▶ _WHAT TO PRODUCE_
Rewrite the lines below, putting "group" in place of every "series" and changing nothing else. Omit the pictures from your version.

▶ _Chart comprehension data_
Content starts

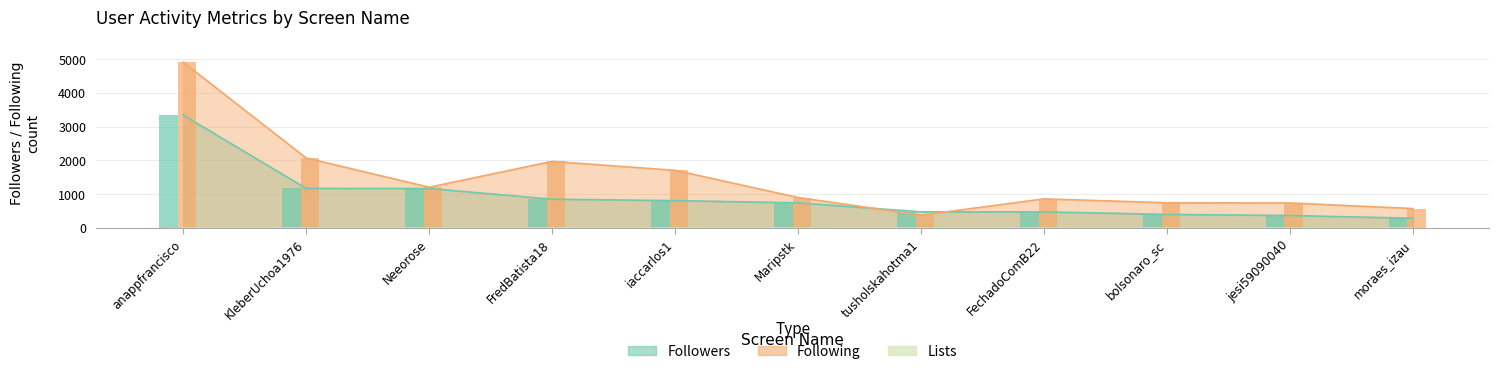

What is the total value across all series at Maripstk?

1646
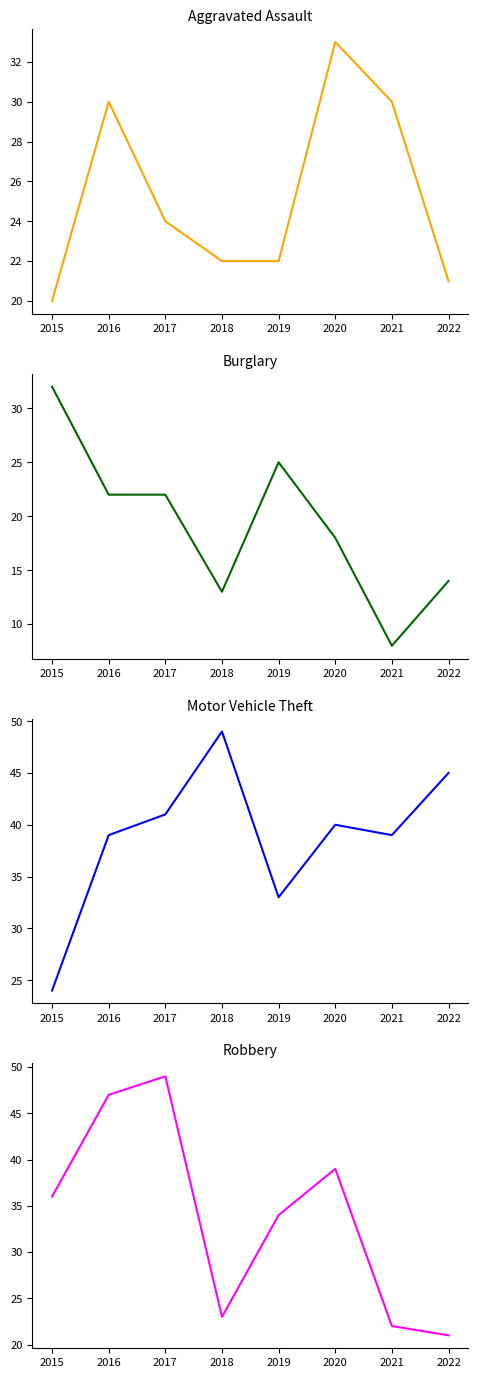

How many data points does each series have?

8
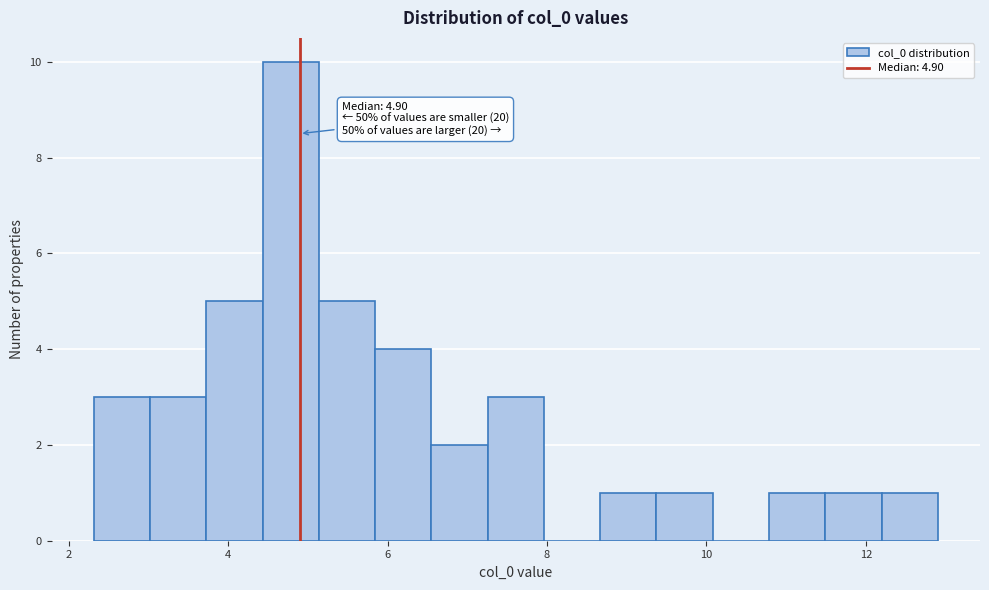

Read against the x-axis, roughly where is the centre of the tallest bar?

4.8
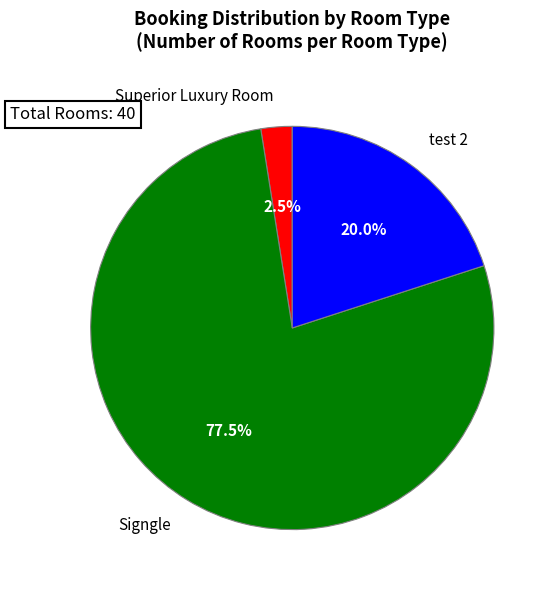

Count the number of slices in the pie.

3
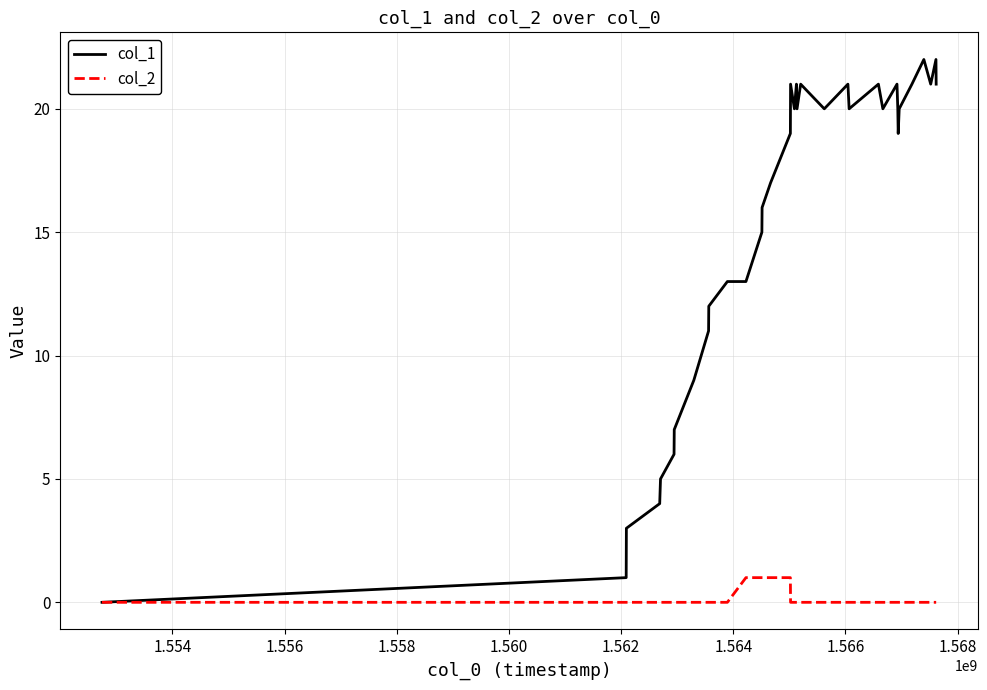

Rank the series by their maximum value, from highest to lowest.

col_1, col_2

Content ends

▶ _YOUR SOLUTION_
What is the total value across all group at Maripstk?

1646

How many data points does each group have?

8

Read against the x-axis, roughly where is the centre of the tallest bar?

4.8

Count the number of slices in the pie.

3

Rank the group by their maximum value, from highest to lowest.

col_1, col_2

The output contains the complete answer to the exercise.